- [What you should do]: Beginning with the line where "Rounding: 1 decimal" appears, restate each line word for word until the data ends. Pictures do not go in.

Segment Start: The input

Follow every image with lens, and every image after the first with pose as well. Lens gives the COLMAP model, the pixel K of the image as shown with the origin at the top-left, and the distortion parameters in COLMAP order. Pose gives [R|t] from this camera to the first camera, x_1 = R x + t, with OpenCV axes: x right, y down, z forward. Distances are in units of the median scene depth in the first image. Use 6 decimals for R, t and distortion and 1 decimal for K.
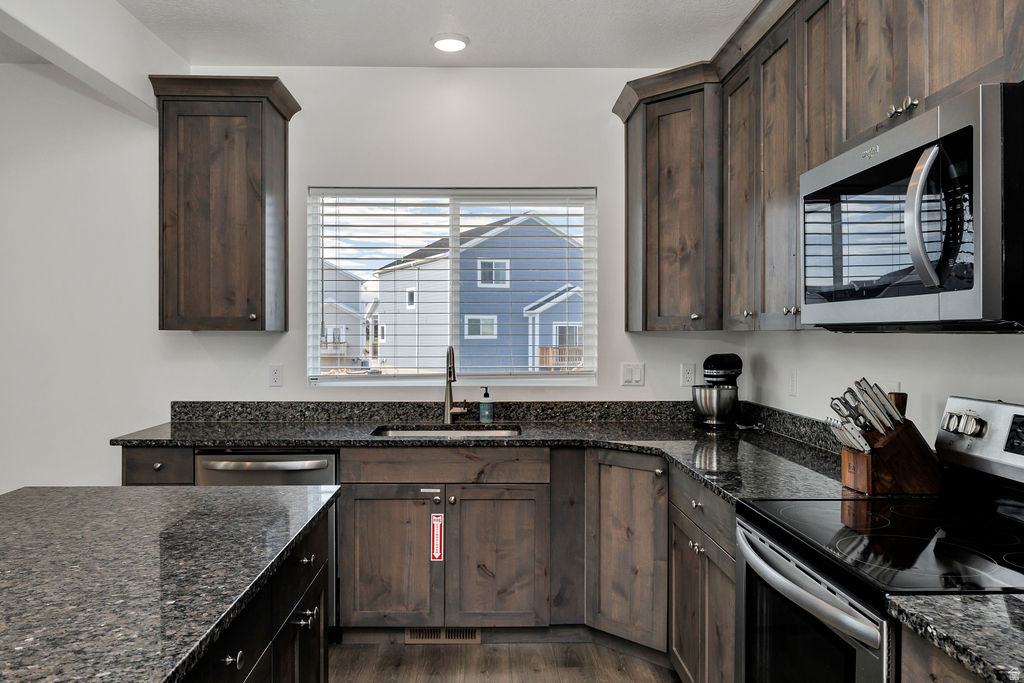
lens RADIAL K [[764.5, 0, 511.3], [0, 764.5, 339.8], [0, 0, 1]] dist [-0.008282, -0.000580]
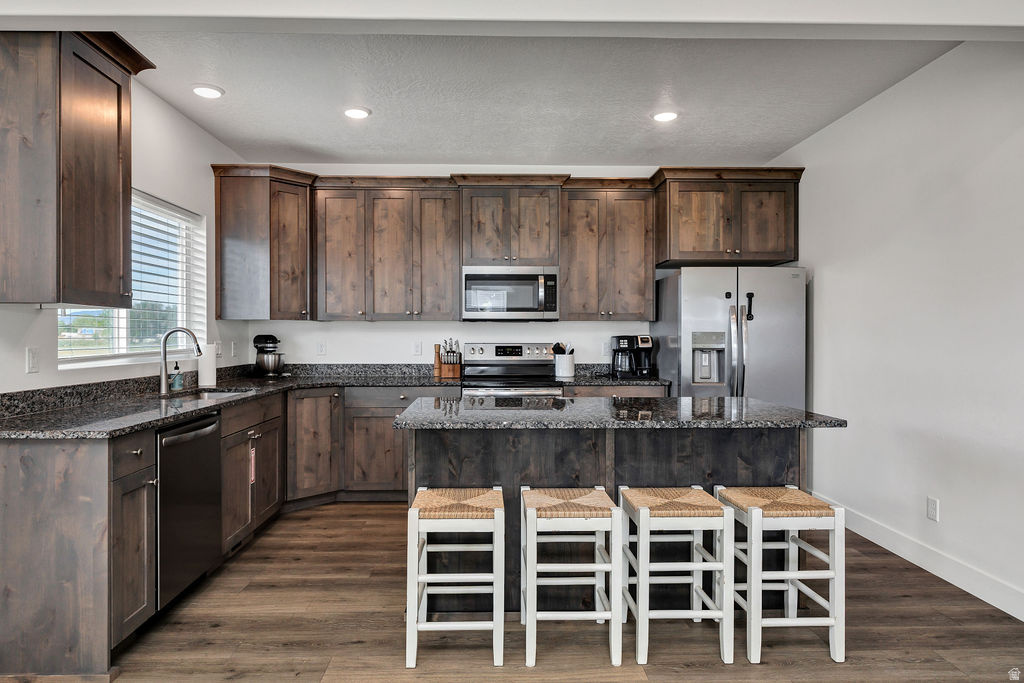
lens RADIAL K [[590.7, 0, 509.8], [0, 590.7, 338.2], [0, 0, 1]] dist [0.000352, 0.000108]
pose [[-0.023334, -0.003876, 0.999720, -1.006734], [0.010147, 0.999940, 0.004113, 0.025521], [-0.999676, 0.010240, -0.023293, 0.483009]]
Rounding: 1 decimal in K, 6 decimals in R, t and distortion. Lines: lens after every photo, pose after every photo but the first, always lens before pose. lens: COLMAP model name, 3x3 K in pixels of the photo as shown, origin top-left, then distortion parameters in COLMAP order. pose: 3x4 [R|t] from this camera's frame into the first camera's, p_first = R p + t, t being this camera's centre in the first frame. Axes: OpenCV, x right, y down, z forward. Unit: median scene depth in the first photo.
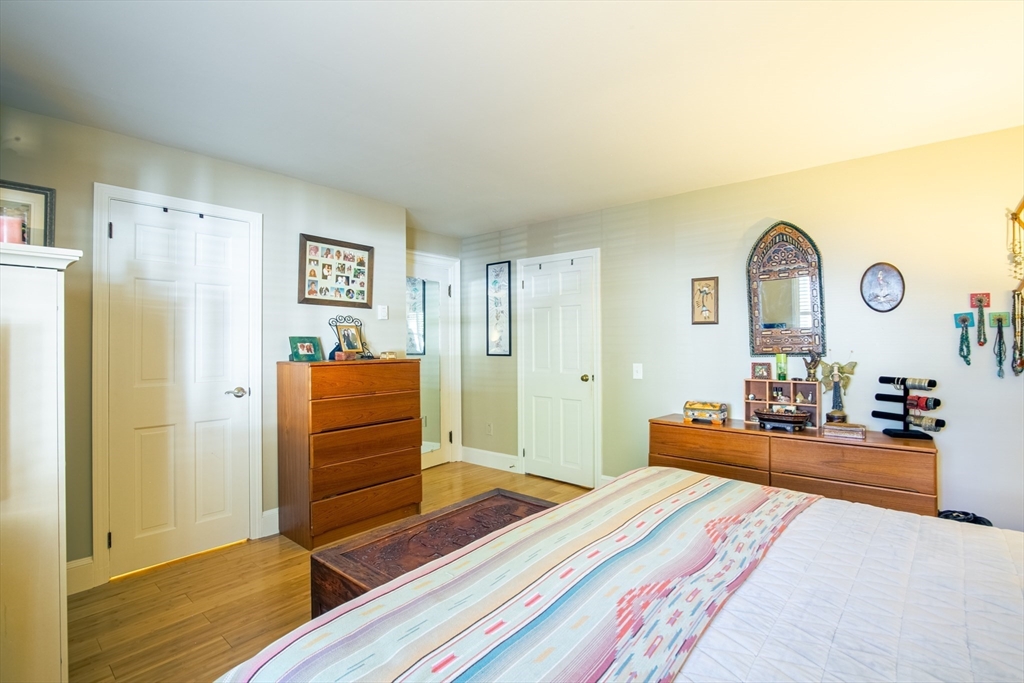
lens RADIAL K [[476.4, 0, 510.1], [0, 476.4, 339.2], [0, 0, 1]] dist [-0.025272, 0.004244]
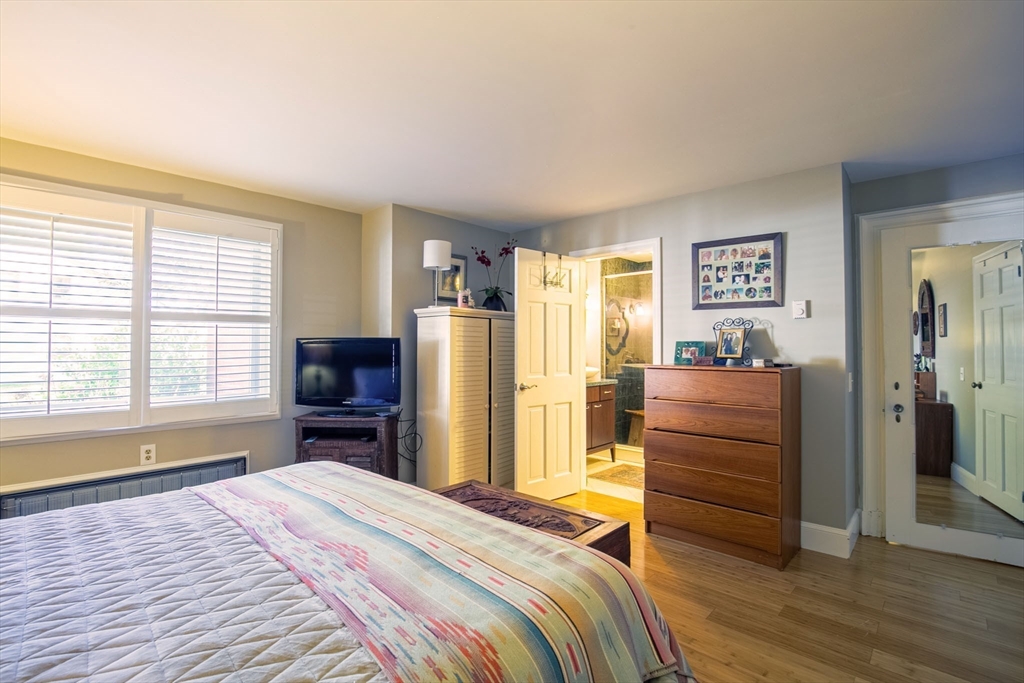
lens RADIAL K [[476.4, 0, 506.9], [0, 476.4, 339.6], [0, 0, 1]] dist [-0.025272, 0.004244]
pose [[-0.039952, -0.010334, -0.999148, 0.592644], [0.005754, 0.999928, -0.010572, -0.000575], [0.999185, -0.006172, -0.039890, 0.591005]]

Segment End: The input

- [Answer for the task]:
Rounding: 1 decimal in K, 6 decimals in R, t and distortion. Lines: lens after every photo, pose after every photo but the first, always lens before pose. lens: COLMAP model name, 3x3 K in pixels of the photo as shown, origin top-left, then distortion parameters in COLMAP order. pose: 3x4 [R|t] from this camera's frame into the first camera's, p_first = R p + t, t being this camera's centre in the first frame. Axes: OpenCV, x right, y down, z forward. Unit: median scene depth in the first photo.
lens RADIAL K [[476.4, 0, 510.1], [0, 476.4, 339.2], [0, 0, 1]] dist [-0.025272, 0.004244]
lens RADIAL K [[476.4, 0, 506.9], [0, 476.4, 339.6], [0, 0, 1]] dist [-0.025272, 0.004244]
pose [[-0.039952, -0.010334, -0.999148, 0.592644], [0.005754, 0.999928, -0.010572, -0.000575], [0.999185, -0.006172, -0.039890, 0.591005]]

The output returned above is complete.